───── Available records ─────

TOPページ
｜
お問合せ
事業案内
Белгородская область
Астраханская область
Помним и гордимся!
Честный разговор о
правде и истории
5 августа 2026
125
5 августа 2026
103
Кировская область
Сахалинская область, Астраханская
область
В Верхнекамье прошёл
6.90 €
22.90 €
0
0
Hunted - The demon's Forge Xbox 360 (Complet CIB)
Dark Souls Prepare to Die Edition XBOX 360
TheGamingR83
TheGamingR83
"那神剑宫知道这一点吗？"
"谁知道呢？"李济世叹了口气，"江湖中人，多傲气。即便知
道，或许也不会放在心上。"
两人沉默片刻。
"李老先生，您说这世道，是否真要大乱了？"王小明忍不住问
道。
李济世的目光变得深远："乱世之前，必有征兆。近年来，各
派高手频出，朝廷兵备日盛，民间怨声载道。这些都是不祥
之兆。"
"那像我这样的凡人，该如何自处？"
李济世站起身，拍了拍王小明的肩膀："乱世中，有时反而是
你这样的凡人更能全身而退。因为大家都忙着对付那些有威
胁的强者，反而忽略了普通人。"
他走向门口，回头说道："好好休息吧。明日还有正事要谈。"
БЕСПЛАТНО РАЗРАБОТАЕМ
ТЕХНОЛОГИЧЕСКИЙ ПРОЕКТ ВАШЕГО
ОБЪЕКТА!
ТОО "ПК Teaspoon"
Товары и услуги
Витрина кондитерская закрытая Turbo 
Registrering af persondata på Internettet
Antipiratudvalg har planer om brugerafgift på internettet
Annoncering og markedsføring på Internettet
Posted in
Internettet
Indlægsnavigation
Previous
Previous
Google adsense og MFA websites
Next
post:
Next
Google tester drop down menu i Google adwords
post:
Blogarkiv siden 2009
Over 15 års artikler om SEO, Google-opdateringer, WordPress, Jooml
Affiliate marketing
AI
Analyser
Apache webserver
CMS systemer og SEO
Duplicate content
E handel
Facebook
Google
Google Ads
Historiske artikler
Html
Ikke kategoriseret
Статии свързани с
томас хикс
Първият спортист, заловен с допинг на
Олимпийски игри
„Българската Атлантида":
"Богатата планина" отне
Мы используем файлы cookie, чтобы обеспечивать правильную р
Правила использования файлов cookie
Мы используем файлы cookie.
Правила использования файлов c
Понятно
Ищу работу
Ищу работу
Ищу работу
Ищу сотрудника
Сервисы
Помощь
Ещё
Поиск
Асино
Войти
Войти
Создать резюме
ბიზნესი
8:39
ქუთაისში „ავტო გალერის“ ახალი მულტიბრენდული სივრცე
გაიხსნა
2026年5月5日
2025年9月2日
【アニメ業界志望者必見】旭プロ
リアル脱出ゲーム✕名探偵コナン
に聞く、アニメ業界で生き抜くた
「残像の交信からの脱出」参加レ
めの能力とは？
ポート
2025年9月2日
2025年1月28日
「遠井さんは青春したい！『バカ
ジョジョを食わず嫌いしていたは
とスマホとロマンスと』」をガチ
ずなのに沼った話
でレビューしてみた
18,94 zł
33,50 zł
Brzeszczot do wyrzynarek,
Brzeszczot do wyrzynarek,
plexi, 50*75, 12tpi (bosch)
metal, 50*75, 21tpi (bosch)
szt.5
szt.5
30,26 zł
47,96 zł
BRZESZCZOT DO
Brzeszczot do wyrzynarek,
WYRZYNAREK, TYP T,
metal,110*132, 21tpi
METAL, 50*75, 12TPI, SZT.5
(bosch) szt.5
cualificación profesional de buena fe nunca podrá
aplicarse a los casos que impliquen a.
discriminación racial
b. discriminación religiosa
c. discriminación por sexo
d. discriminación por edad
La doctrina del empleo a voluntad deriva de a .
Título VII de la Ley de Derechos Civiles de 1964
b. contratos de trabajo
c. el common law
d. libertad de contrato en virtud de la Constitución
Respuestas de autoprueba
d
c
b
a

─────

§ **Task to complete**
Give back all of the records exactly as they were provided above.

§ **Output for this task**
TOPページ
｜
お問合せ
事業案内
Белгородская область
Астраханская область
Помним и гордимся!
Честный разговор о
правде и истории
5 августа 2026
125
5 августа 2026
103
Кировская область
Сахалинская область, Астраханская
область
В Верхнекамье прошёл
6.90 €
22.90 €
0
0
Hunted - The demon's Forge Xbox 360 (Complet CIB)
Dark Souls Prepare to Die Edition XBOX 360
TheGamingR83
TheGamingR83
"那神剑宫知道这一点吗？"
"谁知道呢？"李济世叹了口气，"江湖中人，多傲气。即便知
道，或许也不会放在心上。"
两人沉默片刻。
"李老先生，您说这世道，是否真要大乱了？"王小明忍不住问
道。
李济世的目光变得深远："乱世之前，必有征兆。近年来，各
派高手频出，朝廷兵备日盛，民间怨声载道。这些都是不祥
之兆。"
"那像我这样的凡人，该如何自处？"
李济世站起身，拍了拍王小明的肩膀："乱世中，有时反而是
你这样的凡人更能全身而退。因为大家都忙着对付那些有威
胁的强者，反而忽略了普通人。"
他走向门口，回头说道："好好休息吧。明日还有正事要谈。"
БЕСПЛАТНО РАЗРАБОТАЕМ
ТЕХНОЛОГИЧЕСКИЙ ПРОЕКТ ВАШЕГО
ОБЪЕКТА!
ТОО "ПК Teaspoon"
Товары и услуги
Витрина кондитерская закрытая Turbo 
Registrering af persondata på Internettet
Antipiratudvalg har planer om brugerafgift på internettet
Annoncering og markedsføring på Internettet
Posted in
Internettet
Indlægsnavigation
Previous
Previous
Google adsense og MFA websites
Next
post:
Next
Google tester drop down menu i Google adwords
post:
Blogarkiv siden 2009
Over 15 års artikler om SEO, Google-opdateringer, WordPress, Jooml
Affiliate marketing
AI
Analyser
Apache webserver
CMS systemer og SEO
Duplicate content
E handel
Facebook
Google
Google Ads
Historiske artikler
Html
Ikke kategoriseret
Статии свързани с
томас хикс
Първият спортист, заловен с допинг на
Олимпийски игри
„Българската Атлантида":
"Богатата планина" отне
Мы используем файлы cookie, чтобы обеспечивать правильную р
Правила использования файлов cookie
Мы используем файлы cookie.
Правила использования файлов c
Понятно
Ищу работу
Ищу работу
Ищу работу
Ищу сотрудника
Сервисы
Помощь
Ещё
Поиск
Асино
Войти
Войти
Создать резюме
ბიზნესი
8:39
ქუთაისში „ავტო გალერის“ ახალი მულტიბრენდული სივრცე
გაიხსნა
2026年5月5日
2025年9月2日
【アニメ業界志望者必見】旭プロ
リアル脱出ゲーム✕名探偵コナン
に聞く、アニメ業界で生き抜くた
「残像の交信からの脱出」参加レ
めの能力とは？
ポート
2025年9月2日
2025年1月28日
「遠井さんは青春したい！『バカ
ジョジョを食わず嫌いしていたは
とスマホとロマンスと』」をガチ
ずなのに沼った話
でレビューしてみた
18,94 zł
33,50 zł
Brzeszczot do wyrzynarek,
Brzeszczot do wyrzynarek,
plexi, 50*75, 12tpi (bosch)
metal, 50*75, 21tpi (bosch)
szt.5
szt.5
30,26 zł
47,96 zł
BRZESZCZOT DO
Brzeszczot do wyrzynarek,
WYRZYNAREK, TYP T,
metal,110*132, 21tpi
METAL, 50*75, 12TPI, SZT.5
(bosch) szt.5
cualificación profesional de buena fe nunca podrá
aplicarse a los casos que impliquen a.
discriminación racial
b. discriminación religiosa
c. discriminación por sexo
d. discriminación por edad
La doctrina del empleo a voluntad deriva de a .
Título VII de la Ley de Derechos Civiles de 1964
b. contratos de trabajo
c. el common law
d. libertad de contrato en virtud de la Constitución
Respuestas de autoprueba
d
c
b
a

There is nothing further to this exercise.